“My calling-name is Kate,” she said.
I felt a momentary flash of anger at ‘calling-name’. Why couldn’t she just say ‘name’? But I had promised myself to suspend disbelief, to go along with it all, no matter how ridiculous. My time would come. For now I was about to be inducted into the secrets of their religion or whatever it was. This was my prize.
“We are all inside each other,” she began gently.
As usual it was to be a guessing game. They could never say anything directly.
“You’re inside me?” I asked, struggling to understand.
“I am inside you and you are inside me,” she confirmed.
“Is anybody else inside me?” I asked cautiously.
“Everybody is inside you, “ she replied.
“What are they doing in there?” I didn’t mean to sound facetious but I was running out of questions that might guide me to enlightenment.
“What you see,” she replied.
“Then what is outside me?”
“We don’t speak of that. You must ask a healer.”
All of a sudden I twigged. She was just playing with words. To be precise, she was just swapping the words inside and outside. There might be something in it, my editor had said. I felt a sudden urge to laugh and quickly suppressed it.
“I see. And my house is an artificial outside?” I could play this game too.
“You could look at it that way. When you wish to be alone, to rest from being within, you go outside your house.”
That meant inside my house, I reminded myself. This took a bit of concentration but I could keep up now. “But it’s only an illusion, because my entire house is inside everybody?” I hazarded.
“Exactly,” she smiled. “Don’t try to rationalise it. At the moment you’re just substituting words. Everybody does at first. Soon you will know things as they really are. Now let us go and put out some food.”
“And bring in some shit to be among us,” I thought, but kept up appearances.
Over the following days I tried to visualise the world as Kate and her co-believers claimed to see it. I was nothing if not thorough. One evening I took a walk a little distance from the village.
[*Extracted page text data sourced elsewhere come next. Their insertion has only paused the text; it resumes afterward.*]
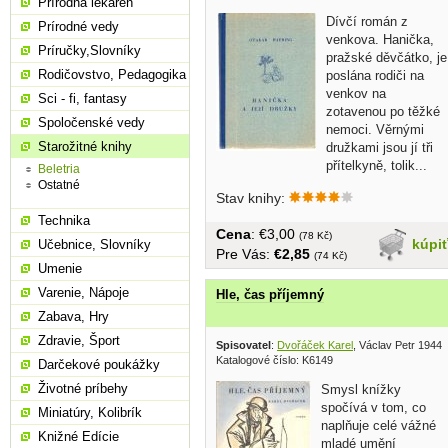
Prírodná lekáreň
Dívčí román z
Prírodné vedy
venkova. Hanička,
Príručky,Slovníky
pražské děvčátko, je
Rodičovstvo, Pedagogika
poslána rodiči na
venkov na
Sci - fi, fantasy
zotavenou po těžké
Spoločenské vedy
nemoci. Věrnými
Starožitné knihy
družkami jsou jí tři
přítelkyně, tolik...
Beletria
Ostatné
Stav knihy:
Technika
Cena
: €3,00
(78 Kč)
kúpi
Učebnice, Slovníky
Pre Vás:
€2,85
(74 Kč)
Umenie
Varenie, Nápoje
Hle, čas příjemný
Zabava, Hry
Zdravie, Šport
Spisovatel
:
Dvořáček Karel
, Václav Petr 1944
Katalogové číslo: K6149
Darčekové poukážky
Životné príbehy
Smysl knížky
spočívá v tom, co
Miniatúry, Kolibrík
naplňuje celé vážné
Knižné Edície
mladé umění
As I stood watching the moon rise over the distant trees I sensed I was not alone. Kate had followed me and now, in an inexplicable, child-like gesture, she put her hand in mine. I looked at her, but she too was watching the moon. I returned to wondering idly about my place in life. How would they see it? Was I on the inside trying to get out or on the outside trying to get in? And then it happened. In a vertiginous moment I suddenly saw the world in its inverted state and in that instant – it wasn’t anything that could be spoken or written – in that instant I knew Kate’s name. And, for the first time in my life, I knew my own.